At the time of his death, his wife, Zelda Sayre Fitzgerald, was living in Asheville, NC, at Highland Hospital, a sanatorium for the rich and famous attempting to recover from their ills. (Zelda had been diagnosed as schizophrenic, but modern experts say she as bipolar based on her behavior.) Despite the married couple’s troubles, she knew Fitzgerald wished to be buried in his family plot in the Catholic cemetery in Rockville and instructed those in care of his body to send him back east. Zelda joined him in 1948, after her tragic death from a fire at Highland and buried on top of him, as she had only bought one space. Their daughter, Scottie, successfully petitioned the Church in the mid-70’s and they were reinterred in the Fitzgerald family plot.
The Great Gatsby’s main theme is about being corrupted by money and dishonesty, the American dream of happiness and individualism disintegrates into the mere pursuit of wealth. Though Gatsby’s power to transform his dreams into reality is what makes him “great,” his death proves that both Gatsby’s dream and the American dream—is over.
F. Scott Fitzgerald spent extravagantly and chased money his entire career to continue living the glitzy lifestyle he and his wife Zelda had become accustomed to. He was first published by the Saturday Evening Post during the 1920’s for the sum of $400 and introduced to an audience of 2.5 million readers. Within a year, he was receiving $500 for stories and by 1929, was being paid $4,000 per story, which would be, roughly, $54,000 today. The Post published 65 of his stories between 1920 and 1937. In 1924, he wrote an article for the Post entitled “How To Live on $36,000 a Year.” It is a humorous piece describing the ineffectual attempts he and his wife made to live within a budget.

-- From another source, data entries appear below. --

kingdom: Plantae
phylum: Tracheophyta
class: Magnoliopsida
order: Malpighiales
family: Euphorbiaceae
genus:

Fitzgerald died of a heart attack in 1940 at the age of 44 in Hollywood. At the time, he was broke and considered himself a failure and his work forgotten, as “The Great Gatsby” had received poor reviews and mediocre sales. Years of excessive drinking had left Fitzgerald in poor health and the stories he was best known for, tales of the glitzy Jazz Age, had fallen out of favor after the Great Depression. Finding a copy of “The Great Gatsby” on bookstores shelves by 1940 was nearly impossible, yet the novel experienced a revival during World War II, and became part of American high school curricula, followed by numerous stage and film adaptations in the decades to follow. In 1998, the Modern Library editorial board voted it the 20th century’s best American novel and second best English-language novel of the same time period.